2004 – Members of the Medical Board of South Australia stated that Dr Manock was incompetent and failed to comply with standards laid down in 1908;

2004 – The report to the Solicitor-General by the SA Government’s most senior pathology expert said that Dr Manock’s evidence in the Keogh case was wrong – there existed no evidence of criminal assault. It was another decade before Keogh was declared innocent.

Appeals before the courts in 2016 will assert that Dr Manock was never qualified as an expert, and therefore his evidence in cases in which he appeared was not admissible under the laws of SA, yet it was accepted for decades. He also is recorded as having given worrying evidence in a number of important cases, notably the alleged battered baby cases in which people may have escaped proper police examination and possible charges.

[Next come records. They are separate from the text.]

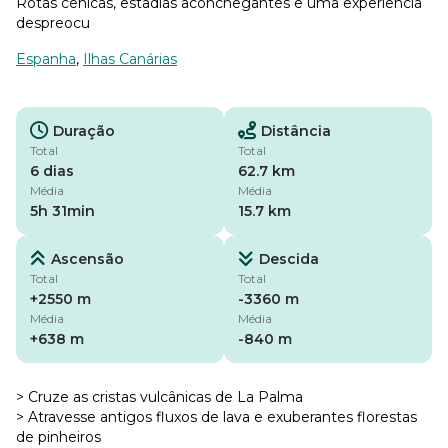
Rotas cênicas, estadias aconchegantes e uma experiência
despreocu
Espanha
,
Ilhas Canárias
Duração
Distância
Total
Total
6 dias
62.7 km
Média
Média
5h 31min
15.7 km
Ascensão
Descida
Total
Total
+2550 m
-3360 m
Média
Média
+638 m
-840 m
> Cruze as cristas vulcânicas de La Palma
> Atravesse antigos fluxos de lava e exuberantes florestas
de pinheiros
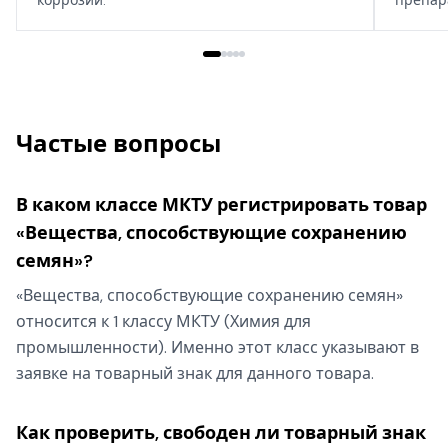
дома, т
Частые вопросы
В каком классе МКТУ регистрировать товар
«Вещества, способствующие сохранению
семян»?
«Вещества, способствующие сохранению семян»
относится к 1 классу МКТУ (Химия для
промышленности). Именно этот класс указывают в
заявке на товарный знак для данного товара.
Как проверить, свободен ли товарный знак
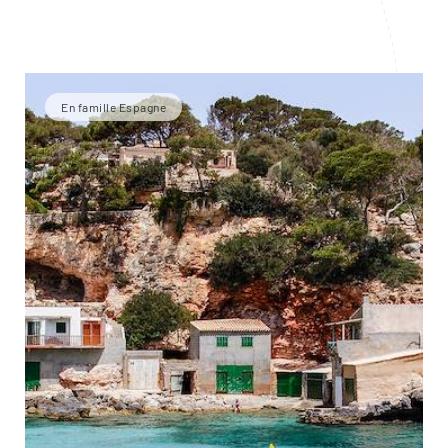
En famille Espagne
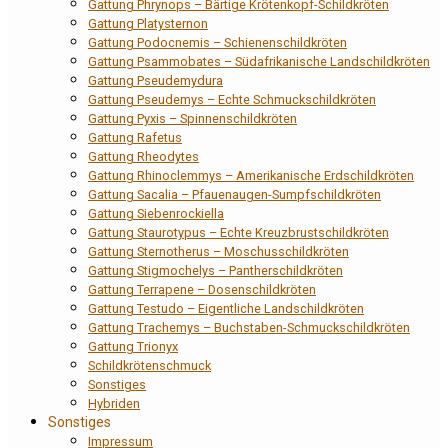
Gattung Phrynops – Bärtige Krötenkopf-Schildkröten
Gattung Platysternon
Gattung Podocnemis – Schienenschildkröten
Gattung Psammobates – Südafrikanische Landschildkröten
Gattung Pseudemydura
Gattung Pseudemys – Echte Schmuckschildkröten
Gattung Pyxis – Spinnenschildkröten
Gattung Rafetus
Gattung Rheodytes
Gattung Rhinoclemmys – Amerikanische Erdschildkröten
Gattung Sacalia – Pfauenaugen-Sumpfschildkröten
Gattung Siebenrockiella
Gattung Staurotypus – Echte Kreuzbrustschildkröten
Gattung Sternotherus – Moschusschildkröten
Gattung Stigmochelys – Pantherschildkröten
Gattung Terrapene – Dosenschildkröten
Gattung Testudo – Eigentliche Landschildkröten
Gattung Trachemys – Buchstaben-Schmuckschildkröten
Gattung Trionyx
Schildkrötenschmuck
Sonstiges
Hybriden
Sonstiges
Impressum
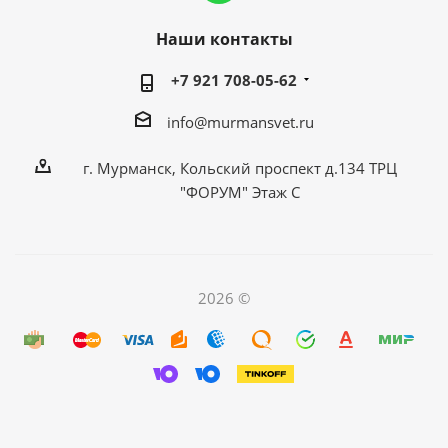
Наши контакты
+7 921 708-05-62
info@murmansvet.ru
г. Мурманск, Кольский проспект д.134 ТРЦ
"ФОРУМ" Этаж С
2026 ©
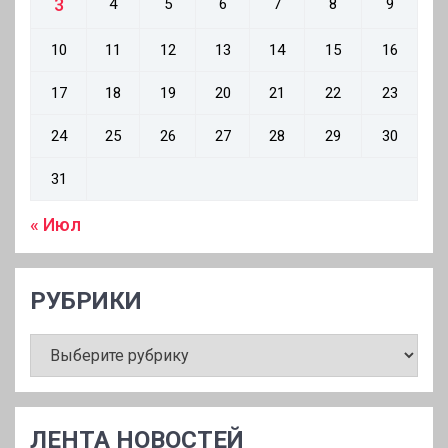
3
4
5
6
7
8
9
10
11
12
13
14
15
16
17
18
19
20
21
22
23
24
25
26
27
28
29
30
31
« Июл
РУБРИКИ
РУБРИКИ
ЛЕНТА НОВОСТЕЙ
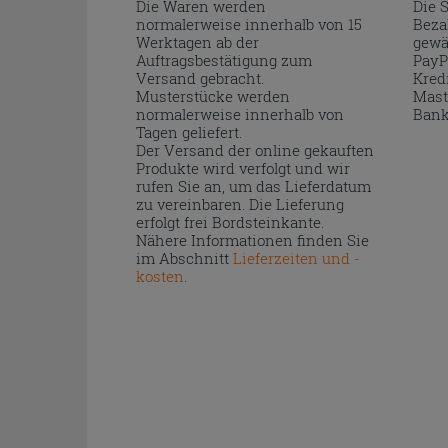
Die Waren werden
Die 
normalerweise innerhalb von 15
Beza
Werktagen ab der
gewä
Auftragsbestätigung zum
PayP
Versand gebracht.
Kred
Musterstücke werden
Mast
normalerweise innerhalb von
Bank
Tagen geliefert.
Der Versand der online gekauften
Produkte wird verfolgt und wir
rufen Sie an, um das Lieferdatum
zu vereinbaren. Die Lieferung
erfolgt frei Bordsteinkante.
Nähere Informationen finden Sie
im Abschnitt
Lieferzeiten und -
kosten
.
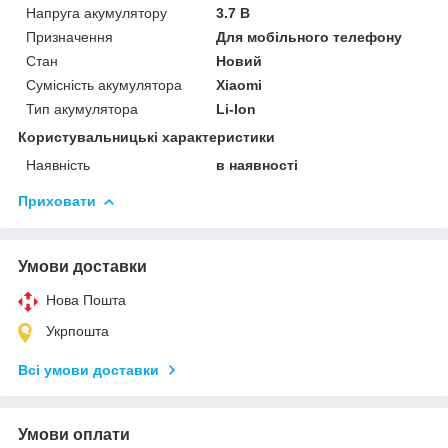
Напруга акумулятору
3.7 В
Призначення
Для мобільного телефону
Стан
Новий
Сумісність акумулятора
Xiaomi
Тип акумулятора
Li-Ion
Користувальницькі характеристики
Наявність
в наявності
Приховати
Умови доставки
Нова Пошта
Укрпошта
Всі умови доставки
Умови оплати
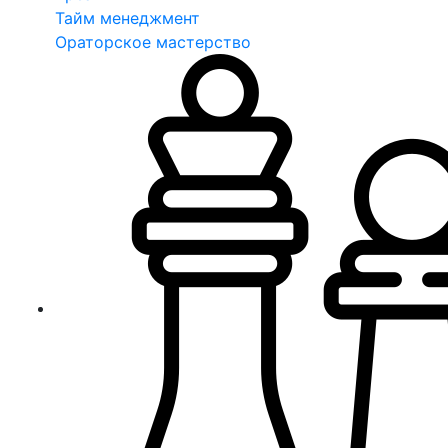
Тайм менеджмент
Ораторское мастерство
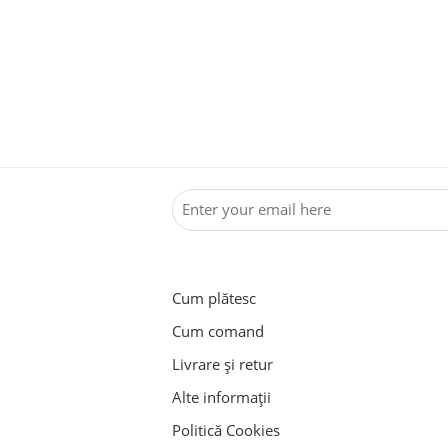
Cum plătesc
Cum comand
Livrare și retur
Alte informații
Politică Cookies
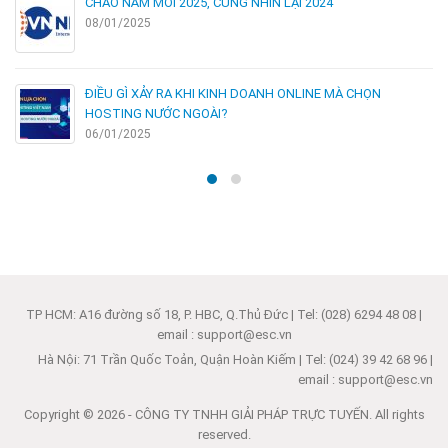
CHÀO NĂM MỚI 2025, CÙNG NHÌN LẠI 2024
08/01/2025
ĐIỀU GÌ XẢY RA KHI KINH DOANH ONLINE MÀ CHỌN
HOSTING NƯỚC NGOÀI?
06/01/2025
TP HCM: A16 đường số 18, P. HBC, Q.Thủ Đức | Tel: (028) 6294 48 08 |
email : support@esc.vn
Hà Nội: 71 Trần Quốc Toản, Quận Hoàn Kiếm | Tel: (024) 39 42 68 96 |
email : support@esc.vn
Copyright © 2026 - CÔNG TY TNHH GIẢI PHÁP TRỰC TUYẾN. All rights
reserved.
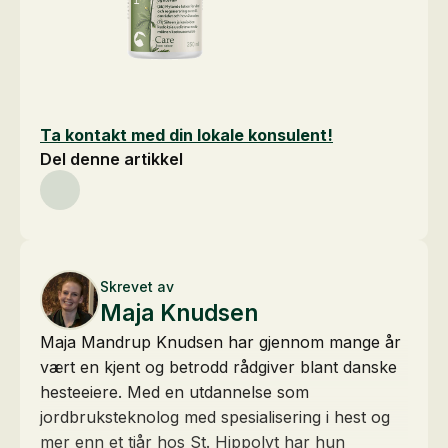
Ta kontakt med din lokale konsulent!
Del denne artikkel
Skrevet av
Maja Knudsen
Maja Mandrup Knudsen har gjennom mange år
vært en kjent og betrodd rådgiver blant danske
hesteeiere. Med en utdannelse som
jordbruksteknolog med spesialisering i hest og
mer enn et tiår hos St. Hippolyt har hun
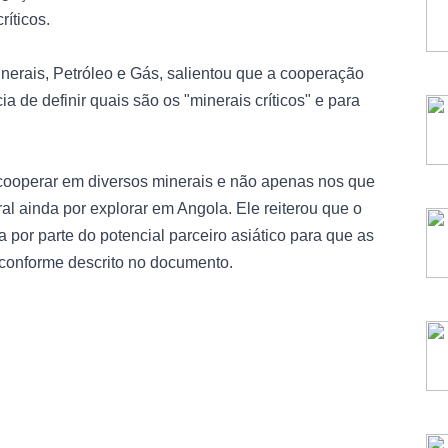
ríticos.
nerais, Petróleo e Gás, salientou que a cooperação
a de definir quais são os "minerais críticos" e para
ooperar em diversos minerais e não apenas nos que
al ainda por explorar em Angola. Ele reiterou que o
or parte do potencial parceiro asiático para que as
conforme descrito no documento.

With the current appeals, the public will want to know how the State of SA and the legal –medical-parliamentary system allowed Dr Manock to help secure over 400 criminal convictions, and preside over the non-charging of other possible criminals, as well as to conduct autopsies in 10,000 cases, when he was not properly qualified.

For the confidence of the citizens of SA, it is important that the systemic failures in state governance methods, which allowed errors and mistakes in association with Dr Manock, be completely and transparently analysed, and learned from. A Royal Commission will ensure the people of South Australia that the State Government is firmly committed to the rule of law.